Amazon shoppers: You're going to want to hear this, especially if you rely on reviews when considering whether to buy something.
Many shoppers rely on those reviews, but according to an I-Team investigation, you maybe shouldn't.
Deena Wozniak says her Goldendoodle Charlie is the center of attention in her household.
If you have a consumer problem, Randy Mac has your back.
"He is spoiled. He gets anything and everything," she said.
Charlie's a playful pup. But when he was younger, he was a barker, so his pup parent Deena bought an anti-barking device from Amazon. She says she chose it because it had a good review, with a four-star rating.
But she said the device was a bust.
"It didn't work, he just continued to bark," she said.
Puzzled, she went back to read the reviews behind that four-star rating, and was surprised by what she found.
"When I started clicking into the review to see what other people wrote, I started noticing that the reviews weren't even relevant to the device I purchased," she said.
Wozniak said many of the reviews that helped boost the barking device's stellar rating were for entirely different products — including a space heater, and coffee beans.
"I didn't know whether I should believe if this item really works or not at the end of the day," she said.
The I-Team started digging around and we also found product reviews that didn't match the item being sold: A wireless phone charger had reviews for a calendar, and jewelry. We also found reviews that didn't match for wireless headphones, laptop cases, and pet products.

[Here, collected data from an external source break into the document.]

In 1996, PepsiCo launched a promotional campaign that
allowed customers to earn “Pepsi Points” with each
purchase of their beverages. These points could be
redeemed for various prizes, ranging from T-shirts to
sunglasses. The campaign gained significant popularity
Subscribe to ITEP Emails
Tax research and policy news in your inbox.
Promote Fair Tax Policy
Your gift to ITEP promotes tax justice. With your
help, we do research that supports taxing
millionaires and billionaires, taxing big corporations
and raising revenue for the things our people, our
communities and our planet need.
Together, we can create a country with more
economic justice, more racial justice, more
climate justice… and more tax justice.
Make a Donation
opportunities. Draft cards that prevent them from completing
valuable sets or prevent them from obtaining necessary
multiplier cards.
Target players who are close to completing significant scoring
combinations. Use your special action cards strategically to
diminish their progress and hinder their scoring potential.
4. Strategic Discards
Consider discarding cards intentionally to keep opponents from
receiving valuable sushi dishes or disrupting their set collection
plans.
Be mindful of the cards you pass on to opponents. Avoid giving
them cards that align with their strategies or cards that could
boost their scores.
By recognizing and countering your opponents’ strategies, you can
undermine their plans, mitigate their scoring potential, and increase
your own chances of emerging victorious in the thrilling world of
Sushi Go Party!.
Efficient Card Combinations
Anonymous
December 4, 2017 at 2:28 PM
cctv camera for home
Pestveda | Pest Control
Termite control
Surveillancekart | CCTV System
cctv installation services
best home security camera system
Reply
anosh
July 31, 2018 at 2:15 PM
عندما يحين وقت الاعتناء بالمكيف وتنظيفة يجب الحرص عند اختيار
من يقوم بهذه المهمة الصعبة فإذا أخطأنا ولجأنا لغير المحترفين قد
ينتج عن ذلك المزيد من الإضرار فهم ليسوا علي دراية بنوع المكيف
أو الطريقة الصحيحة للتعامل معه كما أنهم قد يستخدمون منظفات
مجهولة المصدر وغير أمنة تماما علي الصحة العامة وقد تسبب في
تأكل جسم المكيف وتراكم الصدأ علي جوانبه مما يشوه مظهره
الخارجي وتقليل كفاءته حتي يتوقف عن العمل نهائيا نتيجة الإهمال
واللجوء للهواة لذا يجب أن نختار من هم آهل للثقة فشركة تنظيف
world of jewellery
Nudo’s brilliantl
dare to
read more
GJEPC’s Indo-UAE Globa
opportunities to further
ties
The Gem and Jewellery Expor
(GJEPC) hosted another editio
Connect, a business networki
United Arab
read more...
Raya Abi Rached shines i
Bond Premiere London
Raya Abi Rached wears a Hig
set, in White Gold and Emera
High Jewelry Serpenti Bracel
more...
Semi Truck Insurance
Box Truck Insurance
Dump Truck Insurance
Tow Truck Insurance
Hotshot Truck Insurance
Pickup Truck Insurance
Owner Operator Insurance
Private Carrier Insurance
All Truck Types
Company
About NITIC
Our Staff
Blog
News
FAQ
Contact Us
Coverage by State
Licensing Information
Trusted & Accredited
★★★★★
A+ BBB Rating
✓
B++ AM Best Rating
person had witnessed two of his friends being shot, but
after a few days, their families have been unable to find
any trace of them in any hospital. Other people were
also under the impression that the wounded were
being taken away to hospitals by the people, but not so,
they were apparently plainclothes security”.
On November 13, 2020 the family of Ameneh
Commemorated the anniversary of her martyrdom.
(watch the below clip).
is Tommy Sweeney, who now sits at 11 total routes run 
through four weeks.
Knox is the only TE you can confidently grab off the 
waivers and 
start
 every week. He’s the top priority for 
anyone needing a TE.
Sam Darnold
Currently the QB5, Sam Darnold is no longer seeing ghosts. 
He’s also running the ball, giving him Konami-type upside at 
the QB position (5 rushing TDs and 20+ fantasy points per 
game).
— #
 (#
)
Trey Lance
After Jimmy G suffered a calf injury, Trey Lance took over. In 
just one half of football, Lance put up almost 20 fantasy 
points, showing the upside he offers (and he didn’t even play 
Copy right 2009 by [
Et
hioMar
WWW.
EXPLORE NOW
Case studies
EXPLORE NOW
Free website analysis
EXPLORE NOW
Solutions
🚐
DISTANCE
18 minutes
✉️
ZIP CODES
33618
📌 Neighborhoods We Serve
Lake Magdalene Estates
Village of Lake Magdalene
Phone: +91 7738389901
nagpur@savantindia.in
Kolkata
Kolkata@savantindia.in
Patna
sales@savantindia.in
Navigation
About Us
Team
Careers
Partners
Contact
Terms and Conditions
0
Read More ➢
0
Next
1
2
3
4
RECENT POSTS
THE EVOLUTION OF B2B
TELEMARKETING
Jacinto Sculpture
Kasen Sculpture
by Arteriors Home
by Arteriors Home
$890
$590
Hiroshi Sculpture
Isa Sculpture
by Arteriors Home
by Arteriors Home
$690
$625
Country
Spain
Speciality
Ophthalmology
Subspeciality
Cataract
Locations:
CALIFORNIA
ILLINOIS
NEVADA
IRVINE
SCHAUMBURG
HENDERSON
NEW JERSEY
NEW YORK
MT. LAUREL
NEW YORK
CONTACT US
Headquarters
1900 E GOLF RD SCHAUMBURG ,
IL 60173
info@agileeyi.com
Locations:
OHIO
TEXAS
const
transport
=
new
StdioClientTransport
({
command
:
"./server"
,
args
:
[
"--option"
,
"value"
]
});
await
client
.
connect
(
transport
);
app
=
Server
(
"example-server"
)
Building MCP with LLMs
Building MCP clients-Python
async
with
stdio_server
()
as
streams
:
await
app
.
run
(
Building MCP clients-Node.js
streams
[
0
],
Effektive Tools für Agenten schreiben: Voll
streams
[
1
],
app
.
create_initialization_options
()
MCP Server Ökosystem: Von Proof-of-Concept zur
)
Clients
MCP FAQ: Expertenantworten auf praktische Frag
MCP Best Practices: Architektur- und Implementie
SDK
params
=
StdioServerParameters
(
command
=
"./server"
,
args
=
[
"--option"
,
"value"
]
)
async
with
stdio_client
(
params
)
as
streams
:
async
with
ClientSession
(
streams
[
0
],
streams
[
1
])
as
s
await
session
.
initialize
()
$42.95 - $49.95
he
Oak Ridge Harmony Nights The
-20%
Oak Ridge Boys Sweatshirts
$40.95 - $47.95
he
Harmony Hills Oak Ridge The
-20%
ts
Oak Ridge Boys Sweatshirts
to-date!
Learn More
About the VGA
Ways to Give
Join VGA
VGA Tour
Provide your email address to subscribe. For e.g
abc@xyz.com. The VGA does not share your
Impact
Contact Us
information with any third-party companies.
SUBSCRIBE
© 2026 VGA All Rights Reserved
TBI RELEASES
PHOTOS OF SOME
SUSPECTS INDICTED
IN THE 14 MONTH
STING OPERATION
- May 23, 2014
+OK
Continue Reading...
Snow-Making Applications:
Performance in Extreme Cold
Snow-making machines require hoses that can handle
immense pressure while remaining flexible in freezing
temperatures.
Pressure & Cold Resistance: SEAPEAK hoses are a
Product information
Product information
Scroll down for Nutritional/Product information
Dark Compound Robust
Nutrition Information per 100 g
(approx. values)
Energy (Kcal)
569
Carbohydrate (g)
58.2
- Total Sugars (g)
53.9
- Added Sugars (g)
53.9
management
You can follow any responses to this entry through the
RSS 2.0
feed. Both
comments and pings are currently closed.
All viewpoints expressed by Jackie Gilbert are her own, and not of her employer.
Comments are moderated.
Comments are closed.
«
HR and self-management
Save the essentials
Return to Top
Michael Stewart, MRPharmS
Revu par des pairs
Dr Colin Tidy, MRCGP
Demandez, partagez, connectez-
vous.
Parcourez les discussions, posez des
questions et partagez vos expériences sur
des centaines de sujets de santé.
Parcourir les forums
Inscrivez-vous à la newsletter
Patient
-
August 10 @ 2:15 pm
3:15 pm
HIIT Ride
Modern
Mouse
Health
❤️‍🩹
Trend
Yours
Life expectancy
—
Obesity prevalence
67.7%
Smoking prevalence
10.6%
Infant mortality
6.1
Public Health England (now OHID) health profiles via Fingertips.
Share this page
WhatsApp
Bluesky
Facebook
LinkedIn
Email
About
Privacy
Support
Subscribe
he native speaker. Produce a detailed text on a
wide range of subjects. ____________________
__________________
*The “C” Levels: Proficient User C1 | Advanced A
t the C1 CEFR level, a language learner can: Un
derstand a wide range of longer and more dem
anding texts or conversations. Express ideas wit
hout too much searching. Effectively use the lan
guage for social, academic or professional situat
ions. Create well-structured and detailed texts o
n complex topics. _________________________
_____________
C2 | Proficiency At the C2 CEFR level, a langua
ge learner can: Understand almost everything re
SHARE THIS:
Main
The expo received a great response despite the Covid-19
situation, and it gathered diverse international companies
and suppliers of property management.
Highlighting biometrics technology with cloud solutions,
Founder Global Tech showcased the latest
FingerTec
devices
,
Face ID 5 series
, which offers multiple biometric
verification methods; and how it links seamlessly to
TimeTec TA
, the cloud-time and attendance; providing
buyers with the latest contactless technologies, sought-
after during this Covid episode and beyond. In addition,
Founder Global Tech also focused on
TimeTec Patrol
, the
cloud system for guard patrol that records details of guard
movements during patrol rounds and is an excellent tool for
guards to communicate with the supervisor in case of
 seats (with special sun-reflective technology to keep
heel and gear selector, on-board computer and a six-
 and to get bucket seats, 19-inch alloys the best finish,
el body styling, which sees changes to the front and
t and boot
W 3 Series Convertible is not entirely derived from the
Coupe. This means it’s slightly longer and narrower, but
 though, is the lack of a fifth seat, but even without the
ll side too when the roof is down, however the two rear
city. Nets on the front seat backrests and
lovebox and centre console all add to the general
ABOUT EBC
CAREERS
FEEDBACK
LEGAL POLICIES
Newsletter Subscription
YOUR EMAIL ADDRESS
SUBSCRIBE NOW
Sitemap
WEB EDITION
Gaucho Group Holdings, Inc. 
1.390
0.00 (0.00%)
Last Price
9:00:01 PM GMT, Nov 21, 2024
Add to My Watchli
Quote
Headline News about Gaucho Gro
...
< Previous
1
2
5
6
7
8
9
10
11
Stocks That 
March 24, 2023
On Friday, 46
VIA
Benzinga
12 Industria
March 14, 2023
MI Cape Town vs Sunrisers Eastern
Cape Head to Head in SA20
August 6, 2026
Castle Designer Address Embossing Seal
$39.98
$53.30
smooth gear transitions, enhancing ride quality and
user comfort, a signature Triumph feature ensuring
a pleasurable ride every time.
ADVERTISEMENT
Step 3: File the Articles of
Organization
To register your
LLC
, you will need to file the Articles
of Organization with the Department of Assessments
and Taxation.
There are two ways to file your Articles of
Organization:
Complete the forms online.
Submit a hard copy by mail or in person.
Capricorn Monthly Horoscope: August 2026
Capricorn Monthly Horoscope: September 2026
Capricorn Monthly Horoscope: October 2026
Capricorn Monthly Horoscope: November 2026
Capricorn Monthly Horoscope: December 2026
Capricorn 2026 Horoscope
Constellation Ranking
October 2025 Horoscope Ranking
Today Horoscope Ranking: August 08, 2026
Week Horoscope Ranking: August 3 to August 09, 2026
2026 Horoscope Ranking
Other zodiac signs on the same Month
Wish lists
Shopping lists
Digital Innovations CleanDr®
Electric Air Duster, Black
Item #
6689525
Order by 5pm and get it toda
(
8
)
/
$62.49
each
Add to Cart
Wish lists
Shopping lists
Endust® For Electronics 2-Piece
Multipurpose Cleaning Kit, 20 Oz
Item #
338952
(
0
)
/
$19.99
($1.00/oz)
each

So what's happening? University of Southern California social media professor Karen North says sellers are tricking Amazon's algorithm.
"As sellers on Amazon, people know there are ways to game the system, where it looks like you have more positive ratings than you do," she said.
Here's how Prof. North says they do it.
Sellers post a product to sell, collect reviews, then swipe out the product for a new one while keeping the old reviews in place.
North says sellers can do this over and over, duping buyers into thinking a product has more or better reviews than it really does. North says Amazon needs to crack down.
"They need to start thinking about whether or not people are figuring out how to game their system. And they need to figure out how to go in and clean that up," she said.
We shared our findings with Amazon, which says it actually is cleaning up.
In fact, the products we found with inaccurate reviews were removed from Amazon's site in no time.
In a statement to the I-Team, Amazon said: "These bad actors show a flagrant disregard for our community, and our policies ... we work with sellers and law enforcement to hold them accountable by withholding funds and pursuing civil and criminal penalties."
Deena says she's still an Amazon shopper, but she now spends more time making sure the reviews match what she's buying.
"I think I just spend more time online unfortunately. I wish I didn't have to," she said.
Amazon points out that most of its sellers are honest entrepreneurs.
So the best advice before relying on a review is to click through some of the older ones and make sure they match the item being sold. If you see something questionable, report it to Amazon.